As the NXP representative on the Zephyr Project Governance Board, and as an advocate from the outset of the essential value of this initiative, I’m going to give my take on this question, and on what I think are the key considerations.

The RTOS platform

Since acquiring the RTOS code base in 2001, my WindRiver collaborators at Intel have over the years been building and maintaining a multi-platform RTOS codebase for microcontrollers, with a focus on efficient execution and low-footprint. Over the years this code base has been used in industries like aerospace and defense. Last year, the Linux Foundation was invited to build up a community project around that codebase (released under version 2.0 of the Apache License), and to bring in partners from a variety of horizons to contribute to its development. Thus was the Zephyr project born.

It was perceived, correctly in my opinion, that the microcontroller ecosystem did not yet have a credible multi-architecture and platform-neutral open source solution that could reasonably claim to reproduce the kind of development model we’ve seen on apps processors over the years. (I’m thinking here of operating systems like the Linux and BSD variants, servers and middleware for web, email, databases, and the like, specialized network processing stacks, hypervisors, containers, cloud computing technologies, and so on.)

Scratching that Itch

Indeed, the server and networked technology spaces can boast a number of open-source projects and communities of critical-mass in which everyone can “scratch their own itch” and leverage each other’s work. Yet when one looks at the extraordinary phase of creativity and disruption that the microcontroller world is going through with IoT, the conventional computing spaces (servers, networking) seem relatively stable and mature by comparison. So why doesn’t the microcontroller IoT space have these kinds of projects and communities, given that they are clearly so amenable to innovation and decentralized development?
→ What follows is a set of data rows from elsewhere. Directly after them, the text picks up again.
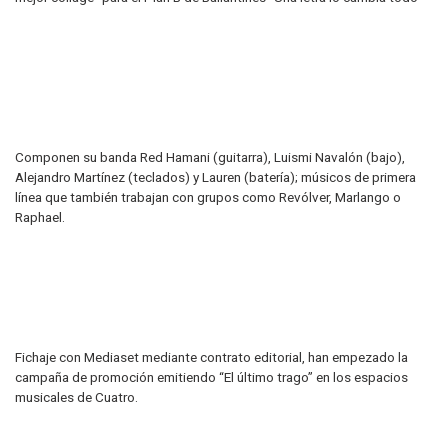
Componen su banda Red Hamani (guitarra), Luismi Navalón (bajo),
Alejandro Martínez (teclados) y Lauren (batería); músicos de primera
línea que también trabajan con grupos como Revólver, Marlango o
Raphael.
Fichaje con Mediaset mediante contrato editorial, han empezado la
campaña de promoción emitiendo “El último trago” en los espacios
musicales de Cuatro.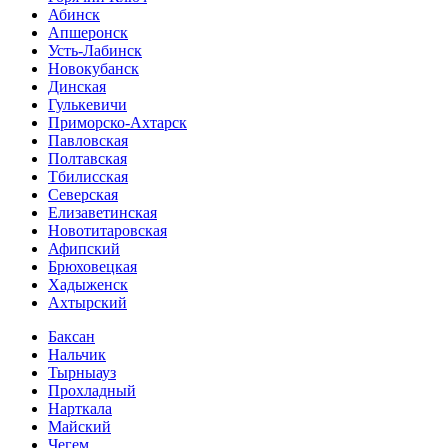
Абинск
Апшеронск
Усть-Лабинск
Новокубанск
Динская
Гулькевичи
Приморско-Ахтарск
Павловская
Полтавская
Тбилисская
Северская
Елизаветинская
Новотитаровская
Афипский
Брюховецкая
Хадыженск
Ахтырский
Баксан
Нальчик
Тырныауз
Прохладный
Нарткала
Майский
Чегем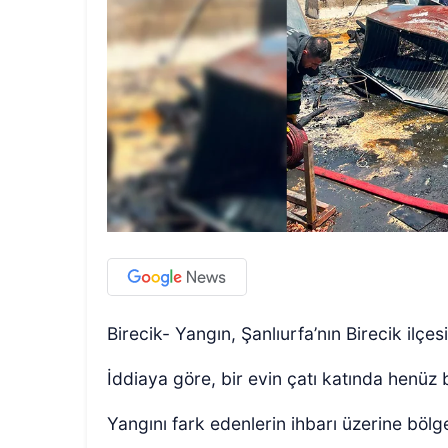
Birecik- Yangın, Şanlıurfa’nın Birecik ilç
İddiaya göre, bir evin çatı katında henüz 
Yangını fark edenlerin ihbarı üzerine bölgey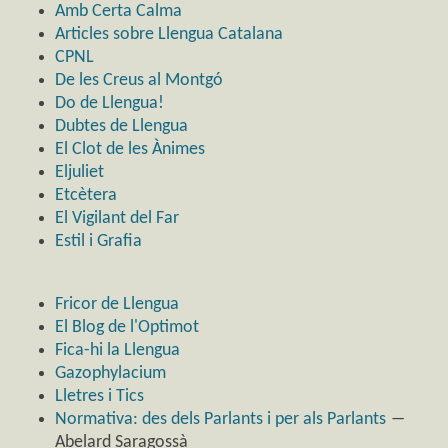
Amb Certa Calma
Articles sobre Llengua Catalana
CPNL
De les Creus al Montgó
Do de Llengua!
Dubtes de Llengua
El Clot de les Ànimes
Eljuliet
Etcètera
El Vigilant del Far
Estil i Grafia
Fricor de Llengua
El Blog de l'Optimot
Fica-hi la Llengua
Gazophylacium
Lletres i Tics
Normativa: des dels Parlants i per als Parlants
―
Abelard Saragossà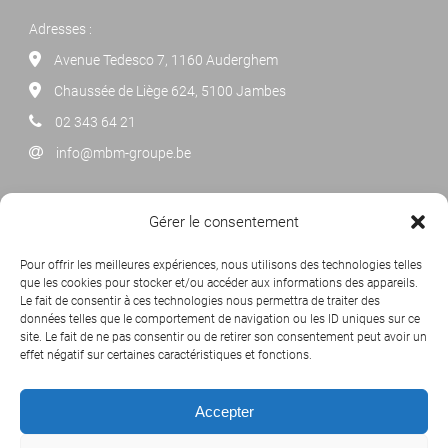
Adresses :
Avenue Tedesco 7, 1160 Auderghem
Chaussée de Liège 624, 5100 Jambes
02 343 64 21
info@mbm-groupe.be
NEWSLETTER
Gérer le consentement
Cliquez ci-dessous pour vous abonner à notre newsletter
Pour offrir les meilleures expériences, nous utilisons des technologies telles
mensuelle.
que les cookies pour stocker et/ou accéder aux informations des appareils.
Le fait de consentir à ces technologies nous permettra de traiter des
données telles que le comportement de navigation ou les ID uniques sur ce
site. Le fait de ne pas consentir ou de retirer son consentement peut avoir un
effet négatif sur certaines caractéristiques et fonctions.
Accepter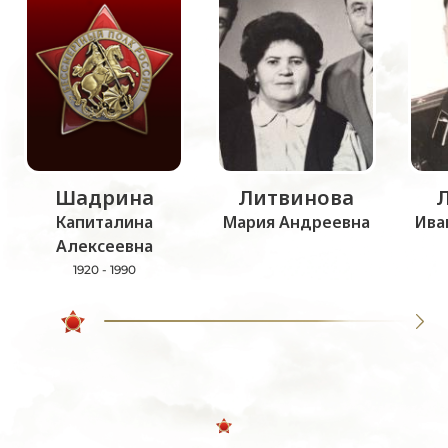
Шадрина
Литвинова
Капиталина
Мария Андреевна
Ива
Алексеевна
1920 - 1990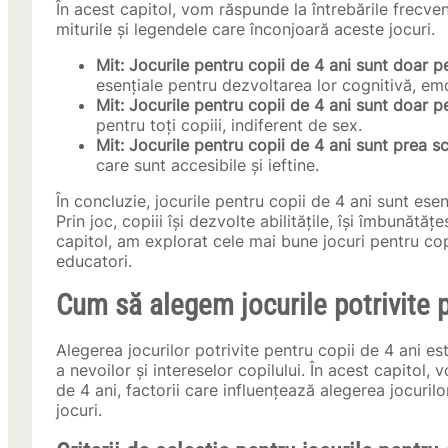
În acest capitol, vom răspunde la întrebările frecv
miturile și legendele care înconjoară aceste jocuri.
Mit: Jocurile pentru copii de 4 ani sunt doar pe
esențiale pentru dezvoltarea lor cognitivă, emoț
Mit: Jocurile pentru copii de 4 ani sunt doar pe
pentru toți copiii, indiferent de sex.
Mit: Jocurile pentru copii de 4 ani sunt prea 
care sunt accesibile și ieftine.
În concluzie, jocurile pentru copii de 4 ani sunt esen
Prin joc, copiii își dezvolte abilitățile, își îmbunătăț
capitol, am explorat cele mai bune jocuri pentru copii
educatori.
Cum să alegem jocurile potrivite p
Alegerea jocurilor potrivite pentru copii de 4 ani 
a nevoilor și intereselor copilului. În acest capitol, 
de 4 ani, factorii care influențează alegerea jocurilo
jocuri.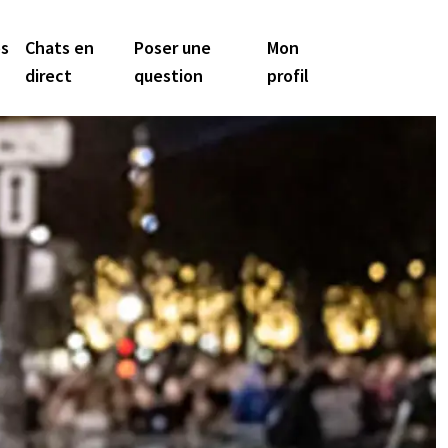
os
Chats en
Poser une
Mon
direct
question
profil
Indeed, the circumstances would seem fertile for a meritocratic open source project and community around a low-footprint, IoT-focused RTOS. A project where the combined creativity of all interested parties could express itself. This is where the involvement of the Linux Foundation is so fundamental to what we are trying to construct with the Zephyr project, as I hardly need elaborate on their experience and credibility in nurturing open source projects and supporting the community members (from hobbyists to the largest multi-nationals).

It is certainly true of semiconductor vendors such as NXP, and is likely to be true of a great many maker outfits, too, that a project in which everyone can scratch their own itch is appealing. This is the reason, for example, that the Zephyr code and tools are (and will remain) free, easy to obtain, open source, and simple. The common desire here is to ensure that the barrier to entry for anyone wanting to play with and contribute to the Zephyr code be as low as possible. If it works for Linux…

Internet of Things

It’s worth saying a word or two about IoT, if only because the air is so thick with nonsense on the subject that is it difficult to make meaningful progress without some clarification.

To my mind IoT, like its predecessor M2M (Machine to Machine), refers to a progressive co-mingling of two traditionally distinct areas of computing:

One is the world of networked computing, which spans form-factors and use-cases from network switches to servers to desktops to smartphones, and everything in between. It is a world of sophisticated operating systems, vulnerabilities, denial-of-service attacks, CVEs, regular software updates, cryptographic protocols, and so forth.

The other is the world of microcontrollers, which assemble to form the kind of stuff we are now referring to as Machines or Things (in M2M and IoT, respectively). These areas of technology were traditionally non-networked and noteworthy for the high degree of engineering for QA (Quality Assurance) and certification prior to deployment, precisely because they were destined to be static, or as static as possible.